About the project
Electrification of the transport sector is underway to varying degrees in all the Nordic countries, and there is potential for co-operation to increase the efficiency and speed of the transition process.
Between 2021 and 2024, the Swedish Energy Agency is running the project Accelerated Electrification of Road Transport in the Nordic countries. The aim is to improve conditions for electrified road transport in rural areas and border regions, and to work towards a common payment system for electric car charging in the Nordic countries and the EU. The project is a collaboration with the Swedish Transport Administration and is funded by the Nordic Council of Ministers.
The transport sector is a large contributor to global greenhouse gas emissions and the electrification of vehicles is regarded as one of the major initiatives to lower emissions. The conversion to an electric transport sector is a key priority.

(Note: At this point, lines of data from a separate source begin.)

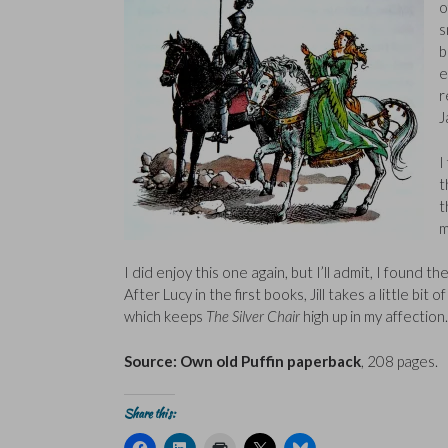
o
s
b
e
r
J
I
t
t
m
I did enjoy this one again, but I’ll admit, I found th
After Lucy in the first books, Jill takes a little bi
which keeps
The Silver Chair
high up in my affection.
Source: Own old Puffin paperback
, 208 pages.
Share this:
C
C
C
C
C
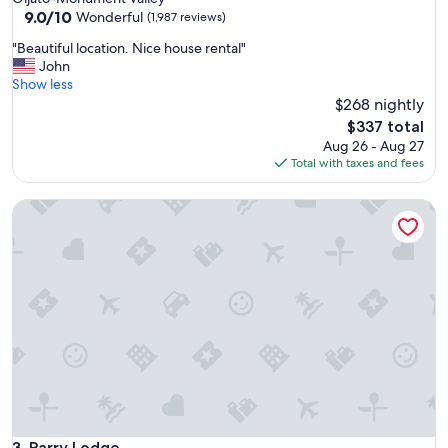
property
9.0
9.0/10
Wonderful
(1,987 reviews)
out
"
"Beautiful location. Nice house rental"
of
B
John
10,
e
Show less
Wonderful,
a
$268 nightly
(1,987
u
reviews)
The
$337 total
t
price
Aug 26 - Aug 27
i
is
Total with taxes and fees
f
$337
u
Parry Lodge
l
l
o
c
a
t
i
o
n
.
N
i
c
e
Parry Lodge
3. Parry Lodge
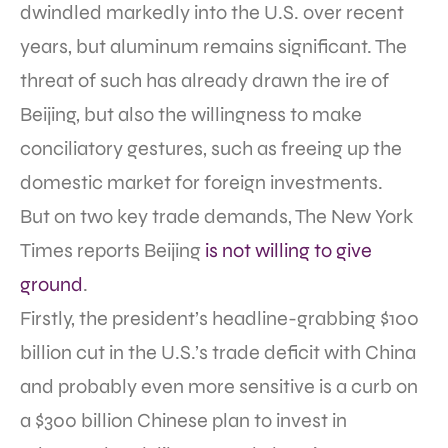
dwindled markedly into the U.S. over recent
years, but aluminum remains significant. The
threat of such has already drawn the ire of
Beijing, but also the willingness to make
conciliatory gestures, such as freeing up the
domestic market for foreign investments.
But on two key trade demands, The New York
Times reports Beijing
is not willing to give
ground
.
Firstly, the president’s headline-grabbing $100
billion cut in the U.S.’s trade deficit with China
and probably even more sensitive is a curb on
a $300 billion Chinese plan to invest in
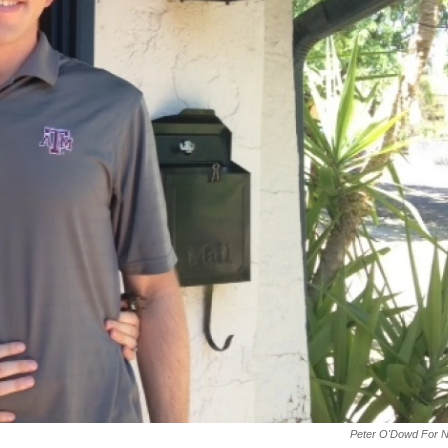
Peter O'Dowd For 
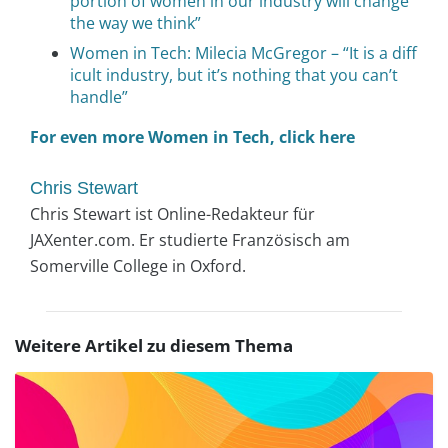
portion of women in our industry will change
the way we think”
Women in Tech: Milecia McGregor – “It is a diff
icult industry, but it’s nothing that you can’t
handle”
For even more Women in Tech, click here
Chris Stewart
Chris Stewart ist Online-Redakteur für
JAXenter.com. Er studierte Französisch am
Somerville College in Oxford.
Weitere Artikel zu diesem Thema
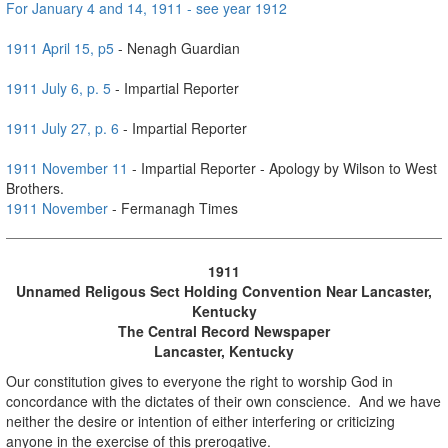
For January 4 and 14, 1911 - see year 1912
1911 April 15, p5
- Nenagh Guardian
1911 July 6, p. 5
- Impartial Reporter
1911 July 27, p. 6
- Impartial Reporter
1911 November 11
- Impartial Reporter - Apology by Wilson to West
Brothers.
1911 Nov
ember
- Fermanagh Times
1911
Unnamed Religous Sect Holding Convention Near Lancaster,
Kentucky
The Central Record
Newspaper
Lancaster, Kentucky
Our constitution gives to everyone the right to worship God in
concordance with the dictates of their own conscience. And we have
neither the desire or intention of either interfering or criticizing
anyone in the exercise of this prerogative.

The Prime Ministers, and the Environment and Climate Ministers and the Nordic Council of Ministers have all stressed the importance of cooperation in the transport sector.
One obstacle is the general perception that electrification of the transport sector is primarily an urban solution. Today, there is momentum for electrification in cities, where for example new car sales are largely taking place. For electrification to have broad and general acceptance and be implemented to the extent that adopted climate targets require, this work also needs to be anchored in rural and other areas outside the Nordic cities.
Another obstacle is the opinion that electric car charging is complicated, for example due to different payment systems. To a varying degree, policy processes have been initiated in the Nordic countries to harmonise payment solutions for electric car charging. However, these processes risk focusing on national conditions and a Nordic consensus on the development of payment solutions would provide significant added value.
The project consists of the following subprojects:
Support for electrification in rural and border regions (led by the Swedish Transport Administration)
The aim of the subproject is to improve the conditions for electrified road transport in rural areas and border regions. To increase the understanding and opportunities of electrification outside Nordic cities, in rural areas, on islands, and in border regions. Thus accelerating the conversion of the vehicle fleet and increasing electrification. Charging infrastructure is the network of public and non-public charging stations that enable electrification of the transport sector and a prerequisite for widespread acceptance.
Work package for this subproject:
WP 1.1 A knowledge synthesis of the current state of electrified road transport in the Nordic countries. Mapping and analysing the deployment of public ("white routes") and non-public ("home charging") charging infrastructure for different road transport modes, with a focus on rural and border areas.
WP 1.2 An analysis of the potential, measures, instruments and costs of various actions aimed at accelerating the electrification of rural road transport and ensuring good mobility in border areas. Proposals for demo actions are presented.
WP 1.3 To implement concrete actions to promote the conditions for electrified road transport with a focus on rural and border regions.
Collaboration on payment solutions for electric car charging (led by the Swedish Energy Agency)
Consumers who need to charge their vehicle are often faced with different payment solutions, such as apps, RFID etc., both nationally, in the Nordics and in the EU. Although users mainly charge at home, public charging is an important complement for e.g. longer trips. The situation today is characterised by several different payment models and many infrequent users. Payment streams per charging session are often small, which in many cases makes a card reader too expensive. This has led to charging operators using different, cheaper payment solutions.
Work package for this subproject:
WP 2.1 A compilation of existing payment systems in the Nordic countries and in key EU countries is conducted. The case for different forms of requirements or market direction towards more uniformity is documented. Ongoing initiatives in the Nordic countries are studied and discussions within both the Alternative Fuels Infrastructure Directive (AFIR) and the ITS Directive at EU level are also followed.
WP 2.2 Development of different proposals for improving the current situation from the Nordic perspective. An important part of this is a dialogue with the industry but also with public stakeholders. The latter because the solution may lie both in, for example, requirements for public support or procurement in some form, but also for more stringent requirements in the form of changes to directives or laws.
WP 2.3 Identification of relevant processes and preparation of input to these based on Nordic added value.